Harry hizo cara de querer vomitar y Vanessa se echó a reír.
—Demasiado meloso, lo sé.
—Oye Vanessa, sobre aquel día en el parque tengo un par de preguntas —dijo Hermione y todos se giraron para mirarla —Ese día tu voz se oía diferente a como la escuchamos ahora. ¿Qué fue lo que utilizaste para cambiarla? ¿Un encantamiento o una poción? ¿Y por qué a pesar de que usabas gorra no pudimos reconocerte?
—Nada de hechizos o pociones —respondió —Simplemente fingí la voz.

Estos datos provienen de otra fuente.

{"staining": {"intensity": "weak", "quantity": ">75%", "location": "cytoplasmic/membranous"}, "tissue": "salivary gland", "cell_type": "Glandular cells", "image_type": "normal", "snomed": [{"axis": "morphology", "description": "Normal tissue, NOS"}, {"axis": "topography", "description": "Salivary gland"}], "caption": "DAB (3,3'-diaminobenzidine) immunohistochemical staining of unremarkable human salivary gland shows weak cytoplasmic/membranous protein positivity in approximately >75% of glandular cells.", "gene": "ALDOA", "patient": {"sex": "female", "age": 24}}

Llevaba cierto tiempo practicando en ello así que no me costó trabajo y nadie pudo reconocerme porque lo último que esperaban era verme con vida. ¿Eso responde a tus preguntas?
—Sí y… ¿Por qué te acercaste a Harry primero como Miranda si ya sabías que estábamos aquí?
—Quería asegurarme de que en su corazón aun existiera un pedacito de mi recuerdo. Sino probablemente hubiera desaparecido para siempre.
—Yo insisto en que debiste decirme quien eras la semana pasada —refunfuñó Harry.
—Si recuerdas bien la plática que tuvimos ese día yo te dije que iría a ver a mi "ex" después de tanto tiempo de estar separados. Te dije bastantes cosas y todas tenían una pista que no entendiste para nada. Aquel día por la tarde vine a Grimmauld Place como Vanessa y qué fue lo que hiciste, ¿eh? —el tono de Vanessa se estaba elevando sin que ella se percatara —¡Me cerraste la puerta en las narices!
—Perdón —dijo Harry a la defensiva —¿Yo cómo iba a saber que de verdad eras tú?...
—Me dio mucho coraje por el trabajo que me costó llegar ahí y estuve a punto de sacar mi varita y hacer volar la puerta en pedazos, pero en eso vi que Ron y Hermione volvían cargados de cajas y decidí que era mejor desaparecer y regresar hasta la semana entrante.
—¡Entonces si eras tú la que estaba en la puerta! —exclamó Hermione llevándose ambas manos a la boca.
—Por supuesto que era yo, pero quería que Harry fuera el primero que me viera y no ustedes, por eso me desaparecí otra vez.
—Y yo que creí que era tu fantasma que venía a atormentarnos por lo que le ocultamos a Harry.
—Así que si no la hubieran visto seguirían callados con lo que me contaron ¿no es cierto? —dijo Harry que en ese momento recordaba la revelación de Ron y Hermione y que se sumaría a la lista interminable de cosas que preguntar a Vanessa.
—Ya te dijimos que fue para evitarte un mayor sufrimiento —tercio Ron.
—¿De qué cosa están hablando ahora? —preguntó Vanessa que parecía confundida.
—Vanessa… —empezó Harry —necesito preguntarte algo y quiero que seas honesta conmigo —ella asintió con la cabeza esperando la pregunta del ojiverde —Cuando desapareciste por culpa de cierta persona —miró de soslayo a Ginny y continuó. —Cuando ocurrió todo eso tú… ¿estabas esperando un hijo mío?
—Oh… —se oyó susurrar a Vanessa al escuchar la pregunta y Harry temió por la respuesta porque si era afirmativa significaba que había pasado algo malo con la criatura porque no la veía por ningún lado y eso lo haría sentir triste, pero si la respuesta era negativa de todos modos se sentiría triste porque la idea de ser padre en su momento lo había emocionado.
—¿Sí o no? —preguntó Harry con impaciencia después de unos segundos en los que Vanessa no decía nada y sólo lo miraba.
—Si Harry, yo estuve embarazada. —contestó ella con un aire de nostalgia que Harry en lugar de sentirse aliviado se sintió abrumado por el resto de la respuesta.
—¿Y?
—¿Y qué?
—¡¿Dónde está?! ¿O es que murió? —preguntó con impaciencia y agitando las manos nerviosamente. Si ella iba a darle una mala noticia quería que lo hiciera de una vez y no se anduviera con rodeos.
—¡Por Merlín, no digas esas cosas! Está esperándome en casa. —contestó.
—¿En dónde vivíamos antes? —preguntó y Vanessa asintió levemente con la cabeza.
El ojiverde tuvo una extraña sensación de júbilo y una inmensa alegría le recorrió el cuerpo. Se puso de pie y salió corriendo de la habitación para ir en busca de la personita que tanto ansiaba conocer.